Thursday, 21 May 2009

Coram's Fields, WC1N

It is testament to the versatility of the public toilet that something originally intended simply as a place for members of the public to relieve themselves has long since outgrown its original purpose and can be used today by anyone from a junkie wanting to shoot up his latest fix to somebody just looking for a convenient place to dispose of an unwanted baby, but the way that public toilets have been adapted to multiple uses is something that has often been attributed to Thomas Coram, who established a Foundling Hospital on what is now Coram’s Fields.

  Realizing that many mothers were understandably reluctant to deposit their unwanted children in the hospital itself, Coram had some public conveniences built in nearby Guilford Place, knowing that its location was sufficiently far away from the hospital that mothers could abandon their children without being noticed but close enough that the infants could be collected before any harm could come to them, and the original design of the toilet included a hatch and chute into which the newborns could be safely deposited. The hospital left its original site in 1926 but the toilets were kept open for several more decades as a memorial to their visionary founder.

Thursday, 14 May 2009

Marble Arch, W1

Originally featured in Time Out London, 14-20 May 2009

Many tourists get hopelessly lost trying to find the toilets at Marble Arch due to the labyrinth of underpasses that surrounds the station, but few know of the reason for this apparently illogical design. For when Speakers’ Corner was created in 1872 some MPs were concerned about the effect free speech would have on a volatile public so agreed to it as long as they were allowed to design the nearby conveniences, for reasons that became apparent shortly after they opened, during a speech by Karl Marx.

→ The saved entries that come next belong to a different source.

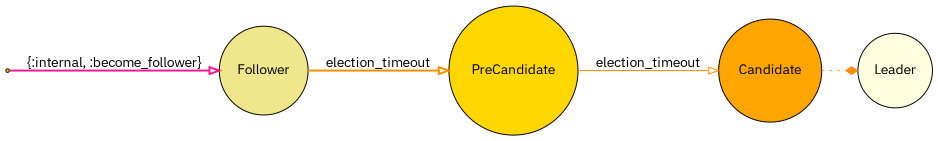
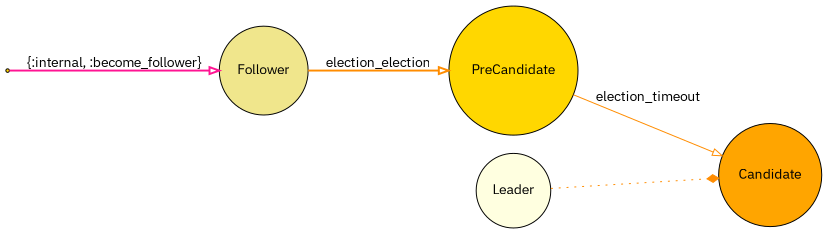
  digraph {
    fontname="IBM Plex Sans"
    rankdir=LR
    node [fillcolor=gold fontname="IBM Plex Sans" shape=circle style=filled]
    edge [arrowhead=onormal color=darkorange fontname="IBM Plex Sans" style=bold]
    qi [shape=point]
    Follower [fillcolor=khaki]
    PreCandidate
    Candidate [fillcolor=orange]
    Leader [fillcolor=lightyellow]
    qi -> Follower [color=deeppink label="{:internal, :become_follower}"]
-   Follower -> PreCandidate [label=election_timeout]
+   Follower -> PreCandidate [label=election_election]
    PreCandidate -> Candidate [label=election_timeout style=solid]
-   Candidate -> Leader [arrowhead=diamond style=dotted]
+   Leader -> Candidate [arrowhead=diamond style=dotted]
  }
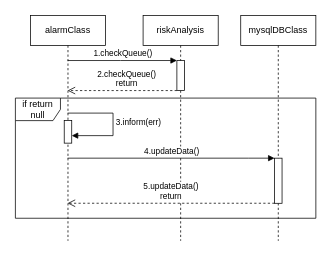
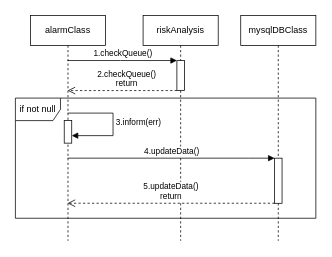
  <mxCell id="0" />
  <mxCell id="1" parent="0" />
  <mxCell id="2" value="alarmClass" style="shape=umlLifeline;perimeter=lifelinePerimeter;whiteSpace=wrap;html=1;container=1;dropTarget=0;collapsible=0;recursiveResize=0;outlineConnect=0;portConstraint=eastwest;newEdgeStyle={&quot;edgeStyle&quot;:&quot;elbowEdgeStyle&quot;,&quot;elbow&quot;:&quot;vertical&quot;,&quot;curved&quot;:0,&quot;rounded&quot;:0};" vertex="1" parent="1"><mxGeometry x="40" y="20" width="100" height="300" as="geometry" /></mxCell>
  <mxCell id="3" value="" style="html=1;points=[];perimeter=orthogonalPerimeter;outlineConnect=0;targetShapes=umlLifeline;portConstraint=eastwest;newEdgeStyle={&quot;edgeStyle&quot;:&quot;elbowEdgeStyle&quot;,&quot;elbow&quot;:&quot;vertical&quot;,&quot;curved&quot;:0,&quot;rounded&quot;:0};" vertex="1" parent="2"><mxGeometry x="45" y="140" width="10" height="30" as="geometry" /></mxCell>
  <mxCell id="4" value="3.inform(err)" style="html=1;align=left;spacingLeft=2;endArrow=block;rounded=0;edgeStyle=orthogonalEdgeStyle;curved=0;rounded=0;" edge="1" target="3" parent="2" source="2"><mxGeometry x="0.0" relative="1" as="geometry"><mxPoint x="9.999" y="165" as="sourcePoint" /><Array as="points"><mxPoint x="110" y="130" /><mxPoint x="110" y="160" /></Array><mxPoint as="offset" /></mxGeometry></mxCell>
  <mxCell id="5" value="mysqlDBClass" style="shape=umlLifeline;perimeter=lifelinePerimeter;whiteSpace=wrap;html=1;container=1;dropTarget=0;collapsible=0;recursiveResize=0;outlineConnect=0;portConstraint=eastwest;newEdgeStyle={&quot;edgeStyle&quot;:&quot;elbowEdgeStyle&quot;,&quot;elbow&quot;:&quot;vertical&quot;,&quot;curved&quot;:0,&quot;rounded&quot;:0};" vertex="1" parent="1"><mxGeometry x="320" y="20" width="100" height="300" as="geometry" /></mxCell>
  <mxCell id="6" value="" style="html=1;points=[];perimeter=orthogonalPerimeter;outlineConnect=0;targetShapes=umlLifeline;portConstraint=eastwest;newEdgeStyle={&quot;edgeStyle&quot;:&quot;elbowEdgeStyle&quot;,&quot;elbow&quot;:&quot;vertical&quot;,&quot;curved&quot;:0,&quot;rounded&quot;:0};" vertex="1" parent="5"><mxGeometry x="45" y="190" width="10" height="60.08" as="geometry" /></mxCell>
  <mxCell id="7" value="riskAnalysis" style="shape=umlLifeline;perimeter=lifelinePerimeter;whiteSpace=wrap;html=1;container=1;dropTarget=0;collapsible=0;recursiveResize=0;outlineConnect=0;portConstraint=eastwest;newEdgeStyle={&quot;edgeStyle&quot;:&quot;elbowEdgeStyle&quot;,&quot;elbow&quot;:&quot;vertical&quot;,&quot;curved&quot;:0,&quot;rounded&quot;:0};" vertex="1" parent="1"><mxGeometry x="190" y="20" width="100" height="300" as="geometry" /></mxCell>
  <mxCell id="8" value="" style="html=1;points=[];perimeter=orthogonalPerimeter;outlineConnect=0;targetShapes=umlLifeline;portConstraint=eastwest;newEdgeStyle={&quot;edgeStyle&quot;:&quot;elbowEdgeStyle&quot;,&quot;elbow&quot;:&quot;vertical&quot;,&quot;curved&quot;:0,&quot;rounded&quot;:0};" vertex="1" parent="7"><mxGeometry x="45" y="60" width="10" height="40" as="geometry" /></mxCell>
  <mxCell id="9" value="1.checkQueue()" style="html=1;verticalAlign=bottom;endArrow=block;edgeStyle=elbowEdgeStyle;elbow=vertical;curved=0;rounded=0;" edge="1" parent="1" source="2" target="8"><mxGeometry relative="1" as="geometry"><mxPoint x="120" y="110" as="sourcePoint" /><Array as="points"><mxPoint x="160" y="80" /><mxPoint x="110" y="140" /></Array></mxGeometry></mxCell>
  <mxCell id="10" value="2.checkQueue()&lt;br&gt;return" style="html=1;verticalAlign=bottom;endArrow=open;dashed=1;endSize=8;edgeStyle=elbowEdgeStyle;elbow=vertical;curved=0;rounded=0;" edge="1" parent="1" source="8" target="2"><mxGeometry x="-0.082" relative="1" as="geometry"><mxPoint x="130" y="215" as="targetPoint" /><Array as="points"><mxPoint x="210" y="120" /><mxPoint x="190" y="110" /><mxPoint x="150" y="300" /><mxPoint x="170" y="220" /></Array><mxPoint as="offset" /></mxGeometry></mxCell>
- <mxCell id="11" value="if return null" style="shape=umlFrame;whiteSpace=wrap;html=1;pointerEvents=0;" vertex="1" parent="1"><mxGeometry x="20" y="130" width="400" height="160" as="geometry" /></mxCell>
+ <mxCell id="11" value="if not null" style="shape=umlFrame;whiteSpace=wrap;html=1;pointerEvents=0;" vertex="1" parent="1"><mxGeometry x="20" y="130" width="400" height="160" as="geometry" /></mxCell>
  <mxCell id="12" value="4.updateData()" style="html=1;verticalAlign=bottom;endArrow=block;edgeStyle=elbowEdgeStyle;elbow=vertical;curved=0;rounded=0;" edge="1" target="6" parent="1" source="2"><mxGeometry relative="1" as="geometry"><mxPoint x="290" y="190.08" as="sourcePoint" /><Array as="points"><mxPoint x="330" y="210" /></Array></mxGeometry></mxCell>
  <mxCell id="13" value="5.updateData()&lt;br&gt;return" style="html=1;verticalAlign=bottom;endArrow=open;dashed=1;endSize=8;edgeStyle=elbowEdgeStyle;elbow=vertical;curved=0;rounded=0;" edge="1" source="6" parent="1" target="2"><mxGeometry relative="1" as="geometry"><mxPoint x="290" y="265.08" as="targetPoint" /><Array as="points"><mxPoint x="250" y="270" /></Array></mxGeometry></mxCell>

    Midway through his oratory, Marx went off to use the lavatory but struggled to find it and after walking around for a while soon became horribly lost and disorientated, at one point entering the ladies’ toilet by mistake and being chased out by an irate old woman who took him to be a pervert. By the time he had found the gents’ and returned to his podium, almost half an hour had passed and his audience had grown bored and wandered off, which was exactly what the MPs had intended when they designed the facility. Historians have subsequently cited this as one of the major examples of political ideologies failing to take off as a result of cunning toilet design.


Thursday, 7 May 2009

Leyden Street, E1

No Jack the Ripper walk is complete without a visit to this toilet, which is forever linked to the legend of London’s best loved serial killer due to an incident that took place in 1888 when Annie Chapman, a keen amateur prostitute, was approached by a mysterious stranger who then pulled out a knife and attempted to stab her. Chapman managed to get away, and ran into the conveniences in the hope of hiding, only to make a fatal mistake: crouching in one of the cubicles she noticed that the toilet had not been flushed so pulled the chain out of habit. The silence of the East London night was immediately broken and the Ripper, alerted to her whereabouts, ran down into the facility in hot pursuit; whilst Chapman evaded him once more he eventually caught and brutally murdered her on nearby Hanbury Street.

     Decades later, however, Ripperologists used the incident in an attempt to prove the briefly fashionable theory that the Ripper was in fact Queen Victoria, arguing that she had taken to prowling the streets and committing murders in an attempt to rid London of undesirables. Their ‘proof’ was that Victorian morality would have prevented a man from entering a ladies’ toilet, so the killer must have been female, but critics pointed out that a deranged and maniacal murderer would have paid scant attention to such a piece of social etiquette, and the theory was swiftly discredited.